• **PROBLEM STATEMENT**
Quote the lines from the line holding "pinky pip: (806, 667)" to the very end of the listing, exactly, and no others.

• **DATASET ENTRIES**
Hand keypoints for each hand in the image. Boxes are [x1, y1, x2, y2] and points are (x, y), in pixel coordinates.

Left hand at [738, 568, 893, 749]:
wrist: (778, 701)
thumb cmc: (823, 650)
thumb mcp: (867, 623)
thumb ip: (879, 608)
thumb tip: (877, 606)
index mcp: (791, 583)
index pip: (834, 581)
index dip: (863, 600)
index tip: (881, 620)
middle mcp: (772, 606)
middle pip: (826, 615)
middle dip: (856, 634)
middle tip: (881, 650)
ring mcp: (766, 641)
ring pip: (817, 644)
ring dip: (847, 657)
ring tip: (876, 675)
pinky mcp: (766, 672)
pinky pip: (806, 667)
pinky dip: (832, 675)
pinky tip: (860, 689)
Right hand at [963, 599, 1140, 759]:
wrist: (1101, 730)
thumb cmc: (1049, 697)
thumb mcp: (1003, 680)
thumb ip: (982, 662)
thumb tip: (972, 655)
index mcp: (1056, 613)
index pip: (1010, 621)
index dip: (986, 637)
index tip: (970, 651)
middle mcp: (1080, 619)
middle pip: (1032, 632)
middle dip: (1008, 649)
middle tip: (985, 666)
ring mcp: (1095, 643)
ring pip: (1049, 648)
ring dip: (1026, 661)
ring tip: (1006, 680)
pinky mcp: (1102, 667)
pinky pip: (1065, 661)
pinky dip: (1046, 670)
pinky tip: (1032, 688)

• **RESPONSE**
pinky pip: (806, 667)
pinky dip: (832, 675)
pinky tip: (860, 689)
Right hand at [963, 599, 1140, 759]:
wrist: (1101, 730)
thumb cmc: (1049, 697)
thumb mcp: (1003, 680)
thumb ip: (982, 662)
thumb tip: (972, 655)
index mcp: (1056, 613)
index pip: (1010, 621)
index dip: (986, 637)
index tip: (970, 651)
middle mcp: (1080, 619)
middle pip: (1032, 632)
middle dip: (1008, 649)
middle tip: (985, 666)
ring mcp: (1095, 643)
ring pip: (1049, 648)
ring dip: (1026, 661)
ring tip: (1006, 680)
pinky mcp: (1102, 667)
pinky pip: (1065, 661)
pinky dip: (1046, 670)
pinky tip: (1032, 688)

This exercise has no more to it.